Teruskan berita tentang dakwaan KPK terhadap Setya Novanto dalam kasus korupsi e-KTP, dimulai tepat setelah kalimat terakhir yang tercantum.

# Teks Pilihan
☆ ☆ ☆ ☆
KPK Yakin Setya Novanto Perkaya Diri dari e-KTP
Pengacara pertanyakan soal nama-nama penerima fee yang hilang
JAKARTA, NusaBali
Komisi Pemberantasan Korupsi (KPK) yakin dengan bukti-bukti yang dimilikinya untuk mendakwa mantan Ketua DPR Setya Novanto memperkaya diri hingga 7,3 juta dollar AS dan mendapat jam tangan senilai miliaran rupiah terkait kasus korupsi proyek KTP elektronik.
"Terkait dengan dugaan SN diperkaya 7, 3 juta dollar AS dan sebuah jam tangan dengan harga lebih dari Rp 1,5 miliar jika dikurskan ke rupiah, KPK yakin dengan bukti-bukti yang sudah kami miliki," kata Juru Bicara KPK Febri Diansyah, lewat pesan tertulis, Rabu (20/12/2017) seperti dilansir kompas.
Dalam eksepsi Novanto kemarin, pengacara Novanto, Maqdir Ismail merasa heran dengan dakwaan jaksa KPK yang menyebut kliennya itu menerima 7,3 juta dollar AS atau sekitar Rp 71 miliar (kurs tahun 2010) dari proyek pengadaan e-KTP.
Menurut pengacara, nilai kerugian negara yang digunakan dalam surat dakwaan Novanto tidak berubah. Nilainya sama dengan dua dakwaan sebelumnya, di mana jaksa belum mencantumkan jumlah uang yang diterima Novanto.
"Seharusnya, jika 7,3 juta dollar AS itu benar, nilai kerugian negara ikut bertambah, tetapi ini tidak. Nilainya sama dengan penghitungan tahun sebelumnya," ujar pengacara Novanto, Maqdir Ismail, di Pengadilan Tipikor Jakarta, Rabu (20/12/2017).
Dalam nota keberatan atau eksepsi, pengacara mengatakan, Novanto tidak pernah disebut menerima 7,3 juta dollar AS dan jam tangan senilai 135.000 dollar AS dalam dakwaan untuk terdakwa Irman, Sugiharto, dan Andi Agustinus alias Andi Narogong. Dalam surat dakwaan untuk tiga terdakwa sebelumnya, nilai kerugian negara disebut Rp 2,3 triliun.
☆ ☆ ☆ ☆
# Bahan Sumber
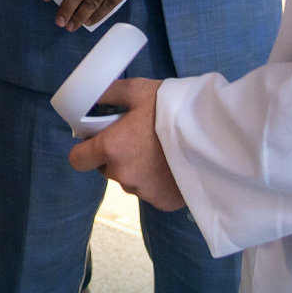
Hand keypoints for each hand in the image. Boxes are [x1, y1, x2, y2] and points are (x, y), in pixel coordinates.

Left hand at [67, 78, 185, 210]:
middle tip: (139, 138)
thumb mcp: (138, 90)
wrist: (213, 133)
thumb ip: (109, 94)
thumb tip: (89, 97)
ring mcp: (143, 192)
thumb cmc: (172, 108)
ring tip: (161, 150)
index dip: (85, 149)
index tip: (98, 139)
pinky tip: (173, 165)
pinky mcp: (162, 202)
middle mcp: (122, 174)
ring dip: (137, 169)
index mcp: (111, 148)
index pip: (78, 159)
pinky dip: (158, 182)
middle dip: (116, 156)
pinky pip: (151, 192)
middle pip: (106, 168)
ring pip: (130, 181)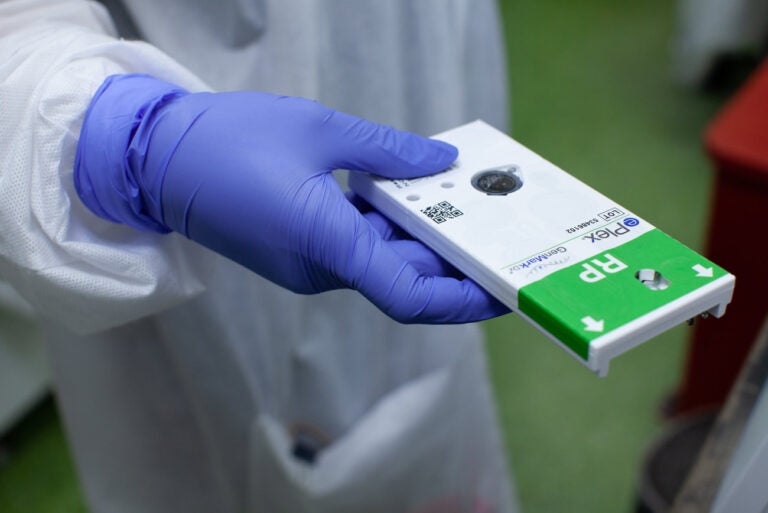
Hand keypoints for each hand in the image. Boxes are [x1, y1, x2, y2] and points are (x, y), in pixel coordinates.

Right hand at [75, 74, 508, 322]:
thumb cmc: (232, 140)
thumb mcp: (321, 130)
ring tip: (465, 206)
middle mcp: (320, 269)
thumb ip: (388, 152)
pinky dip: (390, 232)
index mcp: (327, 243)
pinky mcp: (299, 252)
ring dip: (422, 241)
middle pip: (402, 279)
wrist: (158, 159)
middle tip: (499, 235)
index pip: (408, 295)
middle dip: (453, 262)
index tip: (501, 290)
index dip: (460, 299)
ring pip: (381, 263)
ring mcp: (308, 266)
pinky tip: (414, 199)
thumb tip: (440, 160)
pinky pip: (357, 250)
☆ ☆ ☆ ☆
# Hasil Latihan
Menurut pengacara, dalam perkara Setya Novanto, KPK sebenarnya telah meminta penghitungan ulang mengenai kerugian negara kepada Badan Pengawasan Keuangan dan Pembangunan (BPKP) pada 2 November 2017. Namun, surat jawaban BPKP tetap mencantumkan kerugian negara yang sama, yakni Rp 2,3 triliun. Padahal, menurut pengacara, jika penerimaan uang itu benar, ada tambahan senilai Rp 94 miliar pada kerugian negara.
"Yang pasti tidak pernah disebut adanya penerimaan 7,3 juta dollar AS. Hal ini menyimpulkan KPK tidak cermat dalam unsur kerugian negara. Adanya perbedaan membuktikan jumlah kerugian negara menjadi tidak pasti," kata pengacara dalam eksepsi.
Namun, Febri menyatakan, tidak tepat jika pengacara mantan Ketua Umum Partai Golkar itu mengajukan hal tersebut dalam eksepsi. Sebab, hal tersebut masuk dalam pokok perkara. "Seharusnya materi eksepsi yang sudah diatur jelas dalam undang-undang dipahami oleh pihak SN," ujar Febri.
Pengacara Novanto mempersoalkan banyaknya nama pejabat penerima uang yang hilang dalam surat dakwaan jaksa Komisi Pemberantasan Korupsi (KPK). Beberapa orang di antaranya seperti nama mantan Menteri Dalam Negeri, Gamawan Fauzi dan sejumlah anggota DPR.
"Bentuk kekeliruan lain yang coba ditunjukan penuntut umum dalam dakwaan adalah terkait adanya perbedaan fee pengadaan e-KTP yang diterima orang yang sama dalam dakwaan berbeda," ujar pengacara Novanto, S Marbun, saat membacakan eksepsi.
Sebagai contoh, dalam dakwaan untuk dua pejabat Kemendagri, Irman dan Sugiharto, mantan Mendagri Gamawan Fauzi disebut menerima uang 4,5 juta dollar AS dan Rp 50 juta. Namun, dalam dakwaan untuk Andi Agustinus alias Andi Narogong, Gamawan disebut hanya menerima Rp 50 juta. Sementara dalam dakwaan Novanto, penerimaan Gamawan bertambah.
Soal jam tangan, pengacara Novanto juga membantah kliennya menerima jam tangan senilai 135.000 dollar Amerika Serikat dari Andi Agustinus alias Andi Narogong. Menurut pengacara, Novanto memang memiliki jam tangan serupa seperti yang diberikan oleh Andi menurut jaksa.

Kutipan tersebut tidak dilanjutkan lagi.